大大大遅刻で先週のお題「おやすみなさい」です!!!大遅刻!!!「おやすみ」の次は必ず「おはよう」のが来る日々の終わりに薄々気づいている二人の話です。まったくCPっぽくないです…。

「おやすみ、信仔」
 普段なら「おやすみ」と返して自室に向かう養い子はなぜかそこから動かない。なにかあったのかと思い龍捲風は「どうした?」と尋ねた。
「祖哥哥ともっと話したい」
 その言葉に龍捲風は思わず微笑んでしまった。
 子供というのは不思議なものだ。いつもいつも通りの日常の中で、突然こちらには理解できない行動を取る。もう信一の保護者は自分しかいない。嫌がっても拒んでも一緒にいるしかない。この先も二人が共に過ごす時間がしばらく続く中で、今この僅かな時間を惜しんでいる子供が可愛くて愛しくて仕方がなかった。
「どうせまた明日も会うんだぞ」
「ほんとうに?」
「本当だ。明日も明後日もその次も、俺はお前と一緒にいる。だから今日はしっかり寝てまた朝に元気におはようを言ってくれ」
「わかった。おやすみなさい、祖哥哥。またあしたね」
「あぁ、また明日」

 幼い頃の信一のとのやり取りを思い出し、そちらに気を取られていた龍捲風だが、自分の腕にすがりついた信一の動きで目の前の現実に引き戻された。今晩もう何度目かもわからないやりとりをまた繰り返す。
「ほら、もういい加減寝ろ」
「やだねないぃぃ。もっと祖哥哥とはなすぅ」
 まるきり子供のように駄々をこねる信一に、龍捲風はこれまた何度目かわからない大きな溜息をついた。
 城寨の中でご機嫌に飲んでいた信一がだいぶ周囲の迷惑になり始めたあたりで、たまたまその近くを通ったので連れて帰って、正確には押し付けられてきたのだ。居間のそう大きくはないソファに信一を座らせて、水でも持ってきてやるかと台所に向かおうとした龍捲風の腕を信一は捕まえて離さず、そのままずっとソファで先程の会話を繰り返しているのだ。

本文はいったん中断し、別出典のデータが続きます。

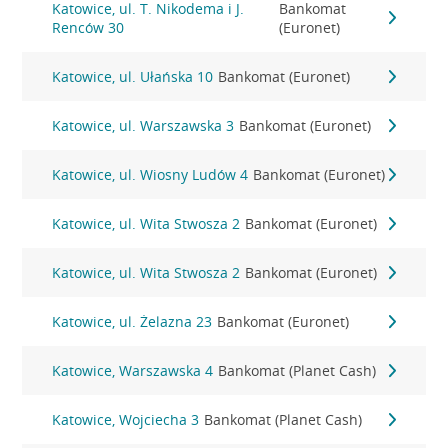
Katowice, ul. T. Nikodema i J.
Bankomat
Renców 30
(Euronet)
Katowice, ul. Ułańska 10
Bankomat (Euronet)
Katowice, ul. Warszawska 3
Bankomat (Euronet)
Katowice, ul. Wiosny Ludów 4
Bankomat (Euronet)
Katowice, ul. Wita Stwosza 2
Bankomat (Euronet)
Katowice, ul. Wita Stwosza 2
Bankomat (Euronet)
Katowice, ul. Żelazna 23
Bankomat (Euronet)
Katowice, Warszawska 4
Bankomat (Planet Cash)
Katowice, Wojciecha 3
Bankomat (Planet Cash)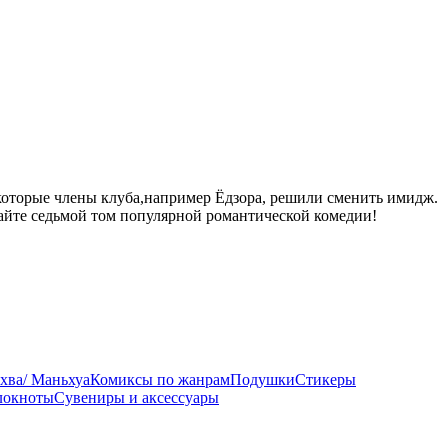
екоторые члены клуба,например Ёдзора, решили сменить имидж.
ечайте седьмой том популярной романтической комедии!
хва/ Маньхуа
Комиксы по жанрам
Подушки
Стикеры
локноты
Сувениры и аксессуары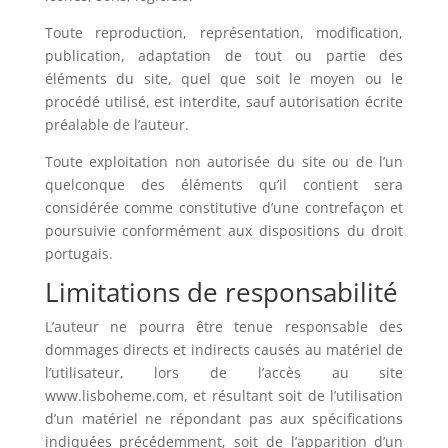
Toute reproduction, représentation, modification,
publication, adaptation de tout ou partie des
éléments du site, quel que soit le moyen ou le
procédé utilisé, est interdite, sauf autorisation écrite
préalable de l’auteur.
Toute exploitation non autorisée du site ou de l’un
quelconque des éléments qu’il contient sera
considérée comme constitutive d’une contrefaçon et
poursuivie conformément aux dispositions du droit
portugais.
Limitations de responsabilité
L’auteur ne pourra être tenue responsable des
dommages directs et indirects causés au matériel de
l’utilisateur, lors de l’accès au site
www.lisboheme.com, et résultant soit de l’utilisation
d’un matériel ne répondant pas aux spécifications
indiquées précédemment, soit de l’apparition d’un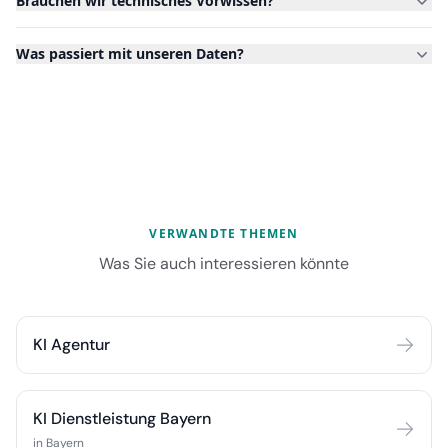
Brauchen wir technisches Vorwissen?
Was passiert mit unseren Daten?
VERWANDTE THEMEN
Was Sie auch interessieren könnte
KI Agentur
KI Dienstleistung Bayern
in Bayern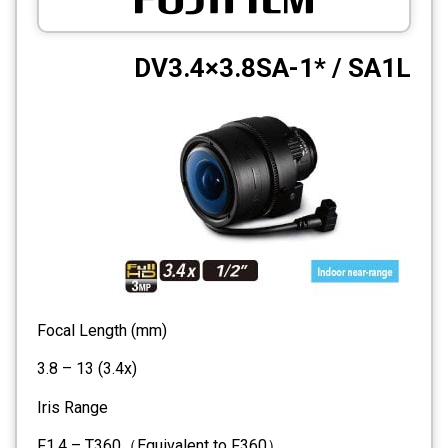
CCTV
DV3.4×3.8SA-1* / SA1L
Photo Printers
Focal Length (mm)
3.8 – 13 (3.4x)
Iris Range
F1.4 – T360（Equivalent to F360）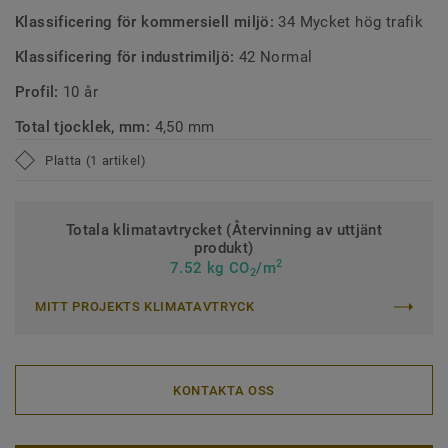
Klassificering för kommersiell miljö:
34 Mycket hög trafik
Klassificering för industrimiljö:
42 Normal
Profil:
10 år
Total tjocklek, mm:
4,50 mm
Platta (1 artikel)
Totala klimatavtrycket (Återvinning av uttjänt
produkt)
2
7.52 kg CO
/m
2
MITT PROJEKTS KLIMATAVTRYCK
KONTAKTA OSS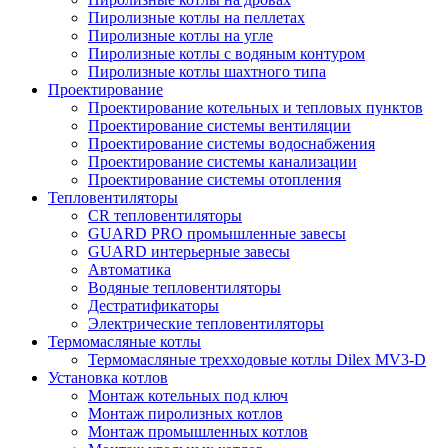
Пиролизные котлы на пеллетах
Пиролизные котлы на угле
Пиролизные котлы с водяным контуром
Пиролизные котлы шахтного типа
Проектирование
Проектирование котельных и тепловых пунктов
Проектирование системы вентиляции
Проектирование системы водоснабжения
Проектирование системы канализации
Проектирование системы отопления
Тепловентиляторы
CR тепловентиляторы
GUARD PRO промышленные завесы
GUARD интерьерные завесы
Автоматика
Водяные тепловентиляторы
Дестратификаторы
Электрические тепловентиляторы
Термомасляные котлы
Термомасляные трехходовые котлы Dilex MV3-D
Установка котлов
Монтаж котельных под ключ
Монтаж пиролизных котлов
Монтаж промышленных котлов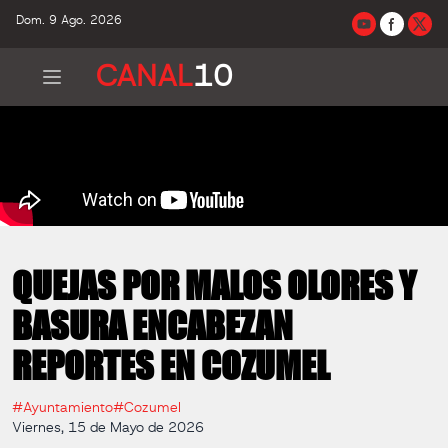
Dom. 9 Ago. 2026
CANAL
10
QUEJAS POR MALOS OLORES Y
BASURA ENCABEZAN
REPORTES EN COZUMEL
#Ayuntamiento
#Cozumel
Viernes, 15 de Mayo de 2026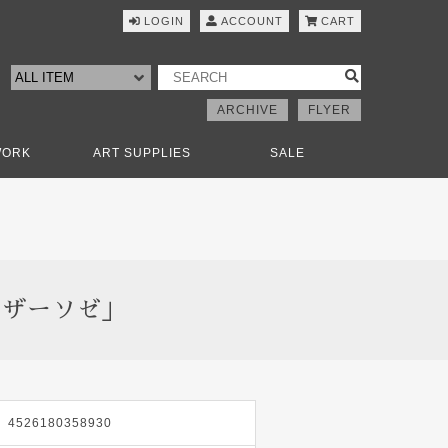
LOGIN
ACCOUNT
CART
ARCHIVE
FLYER
WORK
ART SUPPLIES
SALE
カイザーソゼ」
4526180358930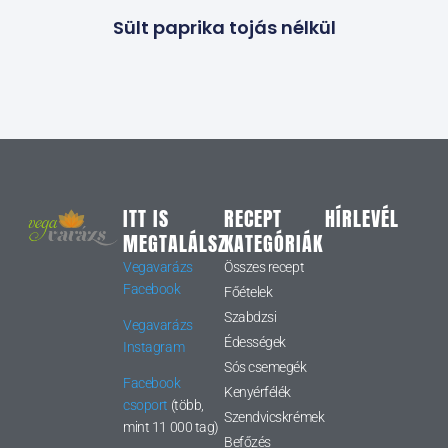
Sült paprika tojás nélkül
ITT IS
RECEPT
HÍRLEVÉL
MEGTALÁLSZ
KATEGÓRIÁK
Vegavarázs
Összes recept
Facebook
Főételek
Szabdzsi
Vegavarázs
Édességek
Instagram
Sós csemegék
Facebook
Kenyérfélék
csoport
(több,
Szendvicskrémek
mint 11 000 tag)
Befőzés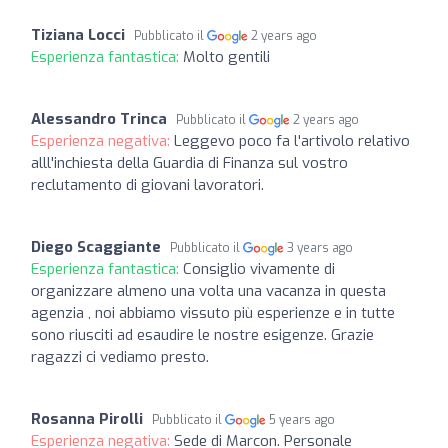
Tiziana Locci
Pubblicato il
2 years ago
Esperienza fantastica:
Molto gentili
Alessandro Trinca
Pubblicato il
2 years ago
Esperienza negativa:
Leggevo poco fa l'artivolo relativo
alll'inchiesta della Guardia di Finanza sul vostro
reclutamento di giovani lavoratori.
Diego Scaggiante
Pubblicato il
3 years ago
Esperienza fantastica:
Consiglio vivamente di
organizzare almeno una volta una vacanza in questa
agenzia , noi abbiamo vissuto più esperienze e in tutte
sono riusciti ad esaudire le nostre esigenze. Grazie
ragazzi ci vediamo presto.
Rosanna Pirolli
Pubblicato il
5 years ago
Esperienza negativa:
Sede di Marcon. Personale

「どうせ明日も明後日も会うんだぞ。さっさと寝なさい」
 寝なさい、なんてついつい子供の頃のような言葉遣いをしてしまい龍捲風は苦笑した。
「明日も明後日も?ずっと一緒?本当にずっと一緒にいてくれる?」
 龍捲風は胸に痛みがはしった気がした。こんな風に自身を慕ってくれる信一のことを置いて必ず自分は先に死ぬだろう。いや、そうでなければならない。もしこの子が自分より先に死ぬことがあれば、どのみち自分は生きていけないだろうから。けれど最近になって、病を抱えた今の身体ではきっと自分が思っていたよりも早く別れが来るであろうことに龍捲風は薄々気づいていた。
「俺がどこかに行くと思うか?」
 その言葉を聞いて信一は下を向いた。
 肯定も否定もしない、はぐらかすようなずるい答え方だ、と龍捲風は思った。けれど嘘はつきたくなかった。ずっと一緒とは言えない。どうしても。
「ほら、わかったらさっさと寝て、明日の朝にちゃんと、おはようを言ってくれ」
 信一は少しだけ顔をあげて上目遣いで龍捲風の胸の辺りに目をやり、眉根を寄せて少し睨むようにした後、龍捲風を見つめた。その瞳は龍捲風を責めるようでもあり、何かを懇願するようでもあり、ひどく真剣だった。先程のまでの酒に酔って楽しげなきらきらとした光はもうそこにはない。
 信一の瞳が見ているものが、言わんとすることが、龍捲風には見当がついている。しかし何も言わずに柔らかい信一の髪をかき混ぜるように撫でてやった。もうこれ以上見つめていても欲しい答えを得られないと思ったのか、信一がゆっくりと立ち上がった。
「騒いでごめん。おやすみ。祖哥哥」
「あぁ、おやすみ」
 あとどれくらいこんな風に「おやすみ」と「おはよう」を繰り返せるだろうか。